O relatório de felicidade da ONU* poderia avançar para um campo de coerência global, de política global, aprofundando uma discussão psicológica calcada no real, que diferencia a felicidade do senso comum, que sempre pensa mal, afinal, a felicidade não é “um bem” que se mereça. E essa é uma percepção antiga, mesmo nos Estados Unidos com sua obsessão pelo poder e o crescimento infinito, custe o que custar. Vale lembrar o discurso emblemático do presidente Jimmy Carter, em 1979, com o país em crise: “Está claro que o verdadeiro problema de nossa nação é muito mais profundo que dutos de gasolina ou falta de energia, mais profundo ainda que a inflação e recessão. Em uma nação que se orgulhava do trabalho duro, famílias fortes, comunidades unidas, muitos de nós tendem a venerar o comodismo e o consumismo. A identidade de uma pessoa não é mais definida pelo que ela faz, mas pelo que ela possui. Mas descobrimos que possuir coisas e consumir coisas não satisfaz nosso desejo de propósito. Aprendemos que acumular bens materiais não é algo capaz de preencher o vazio de vidas desprovidas de fé ou propósito. Isto não é uma mensagem de felicidade ou reafirmação, mas é a verdade, e é um aviso.” E aí Jimmy Carter não foi reeleito, perdeu a eleição para Ronald Reagan, que desmontou os programas de desenvolvimento sustentável e afrouxou as amarras para que o crédito e o consumo crescessem ainda mais.

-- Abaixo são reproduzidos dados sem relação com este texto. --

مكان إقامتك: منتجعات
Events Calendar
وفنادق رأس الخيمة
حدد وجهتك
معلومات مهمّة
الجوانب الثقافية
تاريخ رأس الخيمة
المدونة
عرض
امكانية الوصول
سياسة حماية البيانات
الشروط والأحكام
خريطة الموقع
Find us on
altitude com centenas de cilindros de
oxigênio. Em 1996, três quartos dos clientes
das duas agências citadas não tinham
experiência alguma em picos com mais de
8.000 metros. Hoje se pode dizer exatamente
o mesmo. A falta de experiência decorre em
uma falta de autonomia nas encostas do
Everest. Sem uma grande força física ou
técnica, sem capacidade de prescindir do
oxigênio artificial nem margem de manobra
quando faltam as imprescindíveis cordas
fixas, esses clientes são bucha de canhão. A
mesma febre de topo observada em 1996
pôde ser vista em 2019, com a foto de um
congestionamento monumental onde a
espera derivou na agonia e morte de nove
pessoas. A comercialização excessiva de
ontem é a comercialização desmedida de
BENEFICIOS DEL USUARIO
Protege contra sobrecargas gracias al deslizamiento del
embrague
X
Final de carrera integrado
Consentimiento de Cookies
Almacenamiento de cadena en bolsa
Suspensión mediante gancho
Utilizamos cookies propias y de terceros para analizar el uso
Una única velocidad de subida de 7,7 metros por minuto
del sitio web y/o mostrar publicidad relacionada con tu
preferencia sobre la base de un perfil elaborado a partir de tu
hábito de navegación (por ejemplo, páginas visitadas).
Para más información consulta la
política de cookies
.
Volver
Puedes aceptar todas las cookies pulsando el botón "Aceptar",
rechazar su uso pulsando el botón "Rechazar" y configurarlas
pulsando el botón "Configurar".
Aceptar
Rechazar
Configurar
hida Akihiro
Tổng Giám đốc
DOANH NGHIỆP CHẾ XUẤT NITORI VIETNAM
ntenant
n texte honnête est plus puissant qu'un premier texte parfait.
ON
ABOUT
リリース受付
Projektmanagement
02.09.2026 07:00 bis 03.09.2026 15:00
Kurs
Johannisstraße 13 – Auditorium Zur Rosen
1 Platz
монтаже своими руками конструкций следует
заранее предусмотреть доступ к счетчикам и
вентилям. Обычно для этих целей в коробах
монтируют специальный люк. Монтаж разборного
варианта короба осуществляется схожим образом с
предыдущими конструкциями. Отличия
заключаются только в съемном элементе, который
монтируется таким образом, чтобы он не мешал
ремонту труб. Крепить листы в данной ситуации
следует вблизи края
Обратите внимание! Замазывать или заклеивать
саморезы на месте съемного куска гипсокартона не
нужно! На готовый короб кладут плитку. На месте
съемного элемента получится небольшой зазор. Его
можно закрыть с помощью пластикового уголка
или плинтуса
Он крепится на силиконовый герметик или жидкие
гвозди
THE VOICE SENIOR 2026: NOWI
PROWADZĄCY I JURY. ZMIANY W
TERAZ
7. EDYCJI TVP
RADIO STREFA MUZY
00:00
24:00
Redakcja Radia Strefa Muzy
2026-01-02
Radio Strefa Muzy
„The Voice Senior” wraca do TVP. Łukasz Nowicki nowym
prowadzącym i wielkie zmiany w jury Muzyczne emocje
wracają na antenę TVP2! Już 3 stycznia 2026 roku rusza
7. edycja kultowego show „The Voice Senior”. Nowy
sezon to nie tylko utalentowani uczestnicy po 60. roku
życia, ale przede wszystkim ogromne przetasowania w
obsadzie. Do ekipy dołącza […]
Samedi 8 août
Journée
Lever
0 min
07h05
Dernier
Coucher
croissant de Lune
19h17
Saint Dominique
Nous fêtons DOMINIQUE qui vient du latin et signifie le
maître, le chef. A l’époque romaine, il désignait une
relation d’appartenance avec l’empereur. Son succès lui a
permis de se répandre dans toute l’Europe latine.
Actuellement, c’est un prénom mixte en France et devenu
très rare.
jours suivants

A crise de confiança não é exclusividade dos norte-americanos. Nós aqui bem ao sul da América do Sul vivemos agora mesmo essa crise na pele, com a enchente. Testemunhamos tudo o que poderia ter sido feito e não foi feito e as notícias de cada dia só nos levam a desconfiar de que algo realmente vá ser feito. O que mais vemos é a urgência de que as coisas voltem a ser como eram, de se poder voltar a consumir como antes. Até quando? O nosso tempo exige, com uma urgência inequívoca e gritante, novas formas de pensar e agir. “Ser feliz” talvez passe por um movimento de nos repensarmos nesse papel de “consumidores”, indivíduos moldados em uma história de bens materiais. É hora de encontrarmos sentido na produção de bens humanos, na confiança no outro, no amor à vida.
*A partir deste ano de 2024, o WHR é publicado sob nova parceria global entre a Rede de Soluções para o Desenvolvimento Sustentável da ONU, a Gallup e o Centro de Pesquisa de Bem-Estar de Oxford, do Reino Unido.
Vera Moreira foi repórter e editora no Diário do Sul e Zero Hora, em Porto Alegre, e Estadão, Jornal da Tarde e Dinheiro Vivo (Jornal GGN hoje), em São Paulo. Foi agente literária de Sergio Faraco, com quem organizou o livro Decálogo do perfeito contista. Autora de Mulheres, Cérebro, Coração.